A exposição Circuitos Cruzados: o Centre Pompidou encontra o MAM é a reunião de duas coleções relativamente diferentes: a do Centre Pompidou, que cobre todos os estilos artísticos e obras oriundas de diversas culturas – principalmente a ocidental, mas também a asiática, a sul-americana, a africana – e abrange dois séculos; e a coleção do MAM São Paulo que aborda a cena moderna e contemporânea brasileira.

Para esta exposição, foram selecionadas cinco instalações icônicas dos anos 1960-70 que fazem parte da coleção do Centre Pompidou, a maioria funcionando em circuito fechado, a tecnologia de vídeo dos sistemas de vigilância contemporâneos. Estas instalações colocam o espectador diante de alguns desafios nos planos sensorial e intelectual.

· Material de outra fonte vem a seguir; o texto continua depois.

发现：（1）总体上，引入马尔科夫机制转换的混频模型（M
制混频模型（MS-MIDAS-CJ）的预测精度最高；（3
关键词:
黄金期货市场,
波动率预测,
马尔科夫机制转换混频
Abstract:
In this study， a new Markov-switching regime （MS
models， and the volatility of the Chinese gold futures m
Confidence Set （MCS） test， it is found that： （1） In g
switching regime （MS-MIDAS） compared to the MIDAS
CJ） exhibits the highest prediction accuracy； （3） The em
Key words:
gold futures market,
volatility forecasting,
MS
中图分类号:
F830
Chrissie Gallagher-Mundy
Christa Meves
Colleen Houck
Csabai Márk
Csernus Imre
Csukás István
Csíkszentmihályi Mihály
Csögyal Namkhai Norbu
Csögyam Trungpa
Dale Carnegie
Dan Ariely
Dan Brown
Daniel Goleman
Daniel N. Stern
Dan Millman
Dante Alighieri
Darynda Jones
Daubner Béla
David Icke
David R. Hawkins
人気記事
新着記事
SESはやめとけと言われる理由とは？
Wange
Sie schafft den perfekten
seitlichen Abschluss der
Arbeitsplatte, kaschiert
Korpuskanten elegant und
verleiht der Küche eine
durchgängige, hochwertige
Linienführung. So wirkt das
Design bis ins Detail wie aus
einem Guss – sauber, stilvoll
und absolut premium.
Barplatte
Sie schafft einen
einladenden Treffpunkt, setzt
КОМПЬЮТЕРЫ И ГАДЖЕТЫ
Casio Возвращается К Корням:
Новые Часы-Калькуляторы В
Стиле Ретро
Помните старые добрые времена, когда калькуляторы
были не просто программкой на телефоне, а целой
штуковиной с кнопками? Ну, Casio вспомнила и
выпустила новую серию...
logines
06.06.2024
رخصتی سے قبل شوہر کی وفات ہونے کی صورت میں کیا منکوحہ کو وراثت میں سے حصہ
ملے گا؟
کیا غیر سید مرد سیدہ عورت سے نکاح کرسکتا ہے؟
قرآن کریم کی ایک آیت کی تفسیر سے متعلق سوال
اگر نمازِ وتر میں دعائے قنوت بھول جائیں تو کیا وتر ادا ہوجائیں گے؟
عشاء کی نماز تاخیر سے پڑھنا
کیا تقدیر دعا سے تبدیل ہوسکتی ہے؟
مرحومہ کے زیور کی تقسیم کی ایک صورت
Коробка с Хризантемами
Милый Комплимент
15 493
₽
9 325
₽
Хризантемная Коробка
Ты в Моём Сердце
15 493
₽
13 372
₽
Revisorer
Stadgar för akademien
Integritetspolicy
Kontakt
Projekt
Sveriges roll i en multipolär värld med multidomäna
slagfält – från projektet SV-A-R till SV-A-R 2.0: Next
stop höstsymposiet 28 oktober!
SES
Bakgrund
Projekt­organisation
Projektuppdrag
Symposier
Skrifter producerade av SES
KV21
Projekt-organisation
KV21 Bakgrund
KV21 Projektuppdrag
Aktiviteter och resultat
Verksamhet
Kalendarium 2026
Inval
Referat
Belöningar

Cada uma das seis seções que compõem a mostra baseia-se em uma instalação – de Vito Acconci, Peter Campus, Dan Graham, Bruce Nauman e Nam June Paik, além da obra encomendada a Tony Oursler –, e estabelece uma relação com obras contemporâneas da coleção do MAM dos anos 1970 até hoje; todos os campos e suportes são combinados.

Cada seção está cercada por uma nuvem de palavras-chave que funciona como língua comum de intercomunicação entre os trabalhos. A escolha desse sistema para estabelecer conexões entre as coleções permite-nos ampliar o espectro de reflexão e diluir as fronteiras entre as mídias incluídas na exposição. Ao longo do circuito da mostra, o espectador vai encontrar essas palavras inscritas nas paredes, e a partir delas poderá tecer suas próprias redes de relações.

Esta exposição é o resultado de um intenso diálogo entre duas curadoras. Em Paris, Christine Van Assche, curadora-chefe do Centre Pompidou; em São Paulo, Paula Alzugaray, curadora independente e editora. Desde o início dessa dinâmica, há mais de dois anos, vimos a necessidade de promover uma reunião das coleções, reconhecendo suas particularidades, suas afinidades, suas diferenças. A dimensão política de Circuitos Cruzados consiste no diálogo – entre instituições, países, artistas, mídias e gerações – e no compartilhamento de estratégias e políticas culturais.